EXERCISE AIM
Write only the number of lines in the data that include the word "Brasil".

Transcribed page contents:

BEGIN

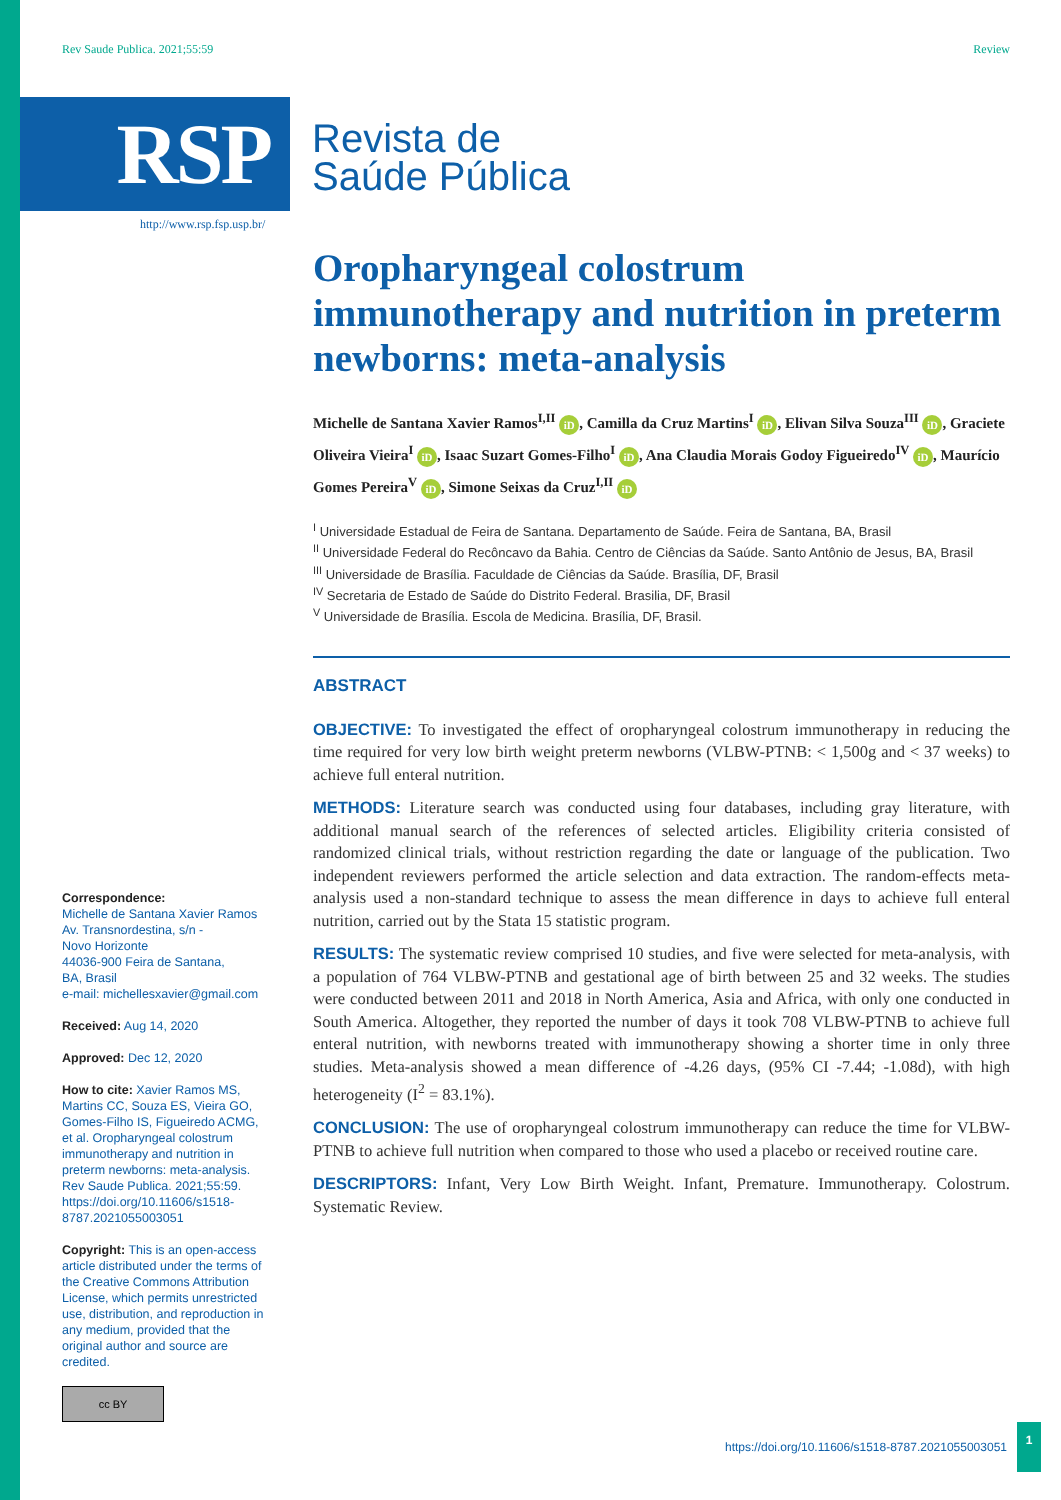Rev Saude Publica. 2021;55:59 Review
RSP
Revista de
Saúde Pública
http://www.rsp.fsp.usp.br/
Oropharyngeal colostrum immunotherapy and nutrition in preterm newborns: meta-analysis
Michelle de Santana Xavier Ramos<sup>I,II</sup> iD, Camilla da Cruz Martins<sup>I</sup> iD, Elivan Silva Souza<sup>III</sup> iD, Graciete Oliveira Vieira<sup>I</sup> iD, Isaac Suzart Gomes-Filho<sup>I</sup> iD, Ana Claudia Morais Godoy Figueiredo<sup>IV</sup> iD, Maurício Gomes Pereira<sup>V</sup> iD, Simone Seixas da Cruz<sup>I,II</sup> iD
<sup>I</sup> Universidade Estadual de Feira de Santana. Departamento de Saúde. Feira de Santana, BA, Brasil
<sup>II</sup> Universidade Federal do Recôncavo da Bahia. Centro de Ciências da Saúde. Santo Antônio de Jesus, BA, Brasil
<sup>III</sup> Universidade de Brasília. Faculdade de Ciências da Saúde. Brasília, DF, Brasil
<sup>IV</sup> Secretaria de Estado de Saúde do Distrito Federal. Brasilia, DF, Brasil
<sup>V</sup> Universidade de Brasília. Escola de Medicina. Brasília, DF, Brasil.
ABSTRACT
OBJECTIVE: To investigated the effect of oropharyngeal colostrum immunotherapy in reducing the time required for very low birth weight preterm newborns (VLBW-PTNB: < 1,500g and < 37 weeks) to achieve full enteral nutrition.
METHODS: Literature search was conducted using four databases, including gray literature, with additional manual search of the references of selected articles. Eligibility criteria consisted of randomized clinical trials, without restriction regarding the date or language of the publication. Two independent reviewers performed the article selection and data extraction. The random-effects meta-analysis used a non-standard technique to assess the mean difference in days to achieve full enteral nutrition, carried out by the Stata 15 statistic program.
RESULTS: The systematic review comprised 10 studies, and five were selected for meta-analysis, with a population of 764 VLBW-PTNB and gestational age of birth between 25 and 32 weeks. The studies were conducted between 2011 and 2018 in North America, Asia and Africa, with only one conducted in South America. Altogether, they reported the number of days it took 708 VLBW-PTNB to achieve full enteral nutrition, with newborns treated with immunotherapy showing a shorter time in only three studies. Meta-analysis showed a mean difference of -4.26 days, (95% CI -7.44; -1.08d), with high heterogeneity (I<sup>2</sup> = 83.1%).
CONCLUSION: The use of oropharyngeal colostrum immunotherapy can reduce the time for VLBW-PTNB to achieve full nutrition when compared to those who used a placebo or received routine care.
DESCRIPTORS: Infant, Very Low Birth Weight. Infant, Premature. Immunotherapy. Colostrum. Systematic Review.
Correspondence:
Michelle de Santana Xavier Ramos
Av. Transnordestina, s/n -
Novo Horizonte
44036-900 Feira de Santana,
BA, Brasil
e-mail: michellesxavier@gmail.com
Received: Aug 14, 2020
Approved: Dec 12, 2020
How to cite: Xavier Ramos MS, Martins CC, Souza ES, Vieira GO, Gomes-Filho IS, Figueiredo ACMG, et al. Oropharyngeal colostrum immunotherapy and nutrition in preterm newborns: meta-analysis. Rev Saude Publica. 2021;55:59. https://doi.org/10.11606/s1518-8787.2021055003051
Copyright: This is an open-access article distributed under the terms of the Creative Commons Attribution License, which permits unrestricted use, distribution, and reproduction in any medium, provided that the original author and source are credited.
cc BY
https://doi.org/10.11606/s1518-8787.2021055003051 1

END

ANSWER TO THE PROBLEM
6